На груди этих людей был четырёхугольник – голубое поле и на нём белые буквы “OST” – “восток”. Иоанн Шаховской так и пишет – “я так и озаглавил послание “Восток имя ему” – “Венчальная песнь” (из чина венчания) — ликуй, се Дева зачне во чреве и роди Сына Эммануила, Бога же и Человека – Восток имя Ему”.

Настоящее осмысление тех событий пришло позже, даже для самых чутких. Но вот это, эти строки были сказаны тогда же, и в это время поэзия и проповедь начинают сливаться. Именно этих лет проповеди Иоанна Шаховского достигают небывалой высоты и насыщенности. Другая его проповедь “Свеча”.

Берлин в эти дни обращался в развалины – это уже 1943 год, Берлин как символ той самой мощи, которую он звал в июне 1941-го, стал главной мишенью союзных самолётов.

“Ночью, над улицами, погруженными во тьму, появлялся инфернальный свет “ёлок смерти”, которые зажигались передовым отрядом атакующих эскадрилий.

В нашем храме установилось такое правило: если богослужение ещё не началось, когда раздавалась воздушная тревога, мы шли в бомбоубежище. Иначе, мы службу церковную продолжали до конца, но советовали молящимся идти в бомбоубежище. Половина уходила из храма, а оставшиеся придвигались к алтарю, и эта молитва во время бомбардировок была самая яркая молитва Церкви – человек тут был на грани настоящего мира” (курсив автора – В.Е.).

В ноябре 1943 года Иоанн Шаховской обращается к пастве с такими словами: “Что ни делает Господь, Он всегда милует нас, благодетельствует всегда нашему внутреннему человеку. Он заботится о сокровищах нашей вечной жизни, когда подвергает опасности и смертям земной наш дом, эту “хижину”, которая “разрушится” (ср. 2 Кор.5;1).

Свечу мы ставим в нашем храме, ставим Отцу, в руке Которого наша жизнь. От этой осиянной свечи загорается весь окружающий мир (а перед этим он пишет, что свечой может стать и ваш горящий дом – В.Е.). Вы приходите, вы видите, как пылает ваше тленное имущество, как огонь поднимается к небу, и вы говорите Господу – приими свечу мою.

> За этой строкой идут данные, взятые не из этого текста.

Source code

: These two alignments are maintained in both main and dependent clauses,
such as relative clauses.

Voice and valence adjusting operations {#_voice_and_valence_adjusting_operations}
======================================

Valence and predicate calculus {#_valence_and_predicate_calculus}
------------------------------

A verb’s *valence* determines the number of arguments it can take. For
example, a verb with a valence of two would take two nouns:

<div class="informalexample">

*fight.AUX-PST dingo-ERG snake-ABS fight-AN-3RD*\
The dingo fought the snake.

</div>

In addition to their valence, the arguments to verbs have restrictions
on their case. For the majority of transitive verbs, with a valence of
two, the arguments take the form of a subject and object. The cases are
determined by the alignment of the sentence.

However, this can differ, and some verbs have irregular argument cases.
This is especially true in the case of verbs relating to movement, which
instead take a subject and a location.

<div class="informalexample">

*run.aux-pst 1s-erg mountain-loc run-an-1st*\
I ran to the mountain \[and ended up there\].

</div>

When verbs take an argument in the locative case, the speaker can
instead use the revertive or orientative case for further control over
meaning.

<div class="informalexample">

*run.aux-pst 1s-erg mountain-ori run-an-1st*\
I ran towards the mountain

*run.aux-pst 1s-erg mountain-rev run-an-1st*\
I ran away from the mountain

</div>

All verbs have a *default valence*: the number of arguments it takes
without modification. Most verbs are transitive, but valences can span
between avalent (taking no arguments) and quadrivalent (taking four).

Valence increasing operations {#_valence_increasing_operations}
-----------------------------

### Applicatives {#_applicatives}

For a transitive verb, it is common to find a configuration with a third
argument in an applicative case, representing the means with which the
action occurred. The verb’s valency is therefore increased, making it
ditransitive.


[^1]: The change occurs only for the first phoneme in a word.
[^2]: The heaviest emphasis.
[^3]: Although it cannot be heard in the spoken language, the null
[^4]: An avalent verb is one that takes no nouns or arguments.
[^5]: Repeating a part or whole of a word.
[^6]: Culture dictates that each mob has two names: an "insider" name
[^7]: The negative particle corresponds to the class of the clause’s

Мы ее ставим на всех путях своих: горят города в бескрайних просторах земли; море огня поднимается к небу. Господи! Да будет это свечой, Тебе возженной, в покаяние за беззакония наши. Горят наши дома – свечи наши загораются пред Богом, как молитва покаяния и благодарения. Загорается уже пред небом наша свеча, горит наше жилище человеческое – одна из палаток наших страннических, и несётся пламень к небу. Это свеча, благословенная наша свеча, приносимая ангелами за нас Отцу света и вечности” (“Город в огне”, 1943 — 1960).

Примерно с 1941 года, когда Вторая мировая война вступила в свой решительный фазис, когда две антихристианские силы в каком-то непонятном безумии бросились друг на друга и начали друг друга уничтожать — и вот в этом уничтожении начали высвобождаться человеческие души.

И, начиная с 1943 года надо было ждать чего-то нового и для России и для всего мира.

[1] Действительно, в это время плодятся, как грибы, уже русские нацистские организации, но преимущественно в Берлине.

[2] Г.К. Жуков “Воспоминания”, 1974 год.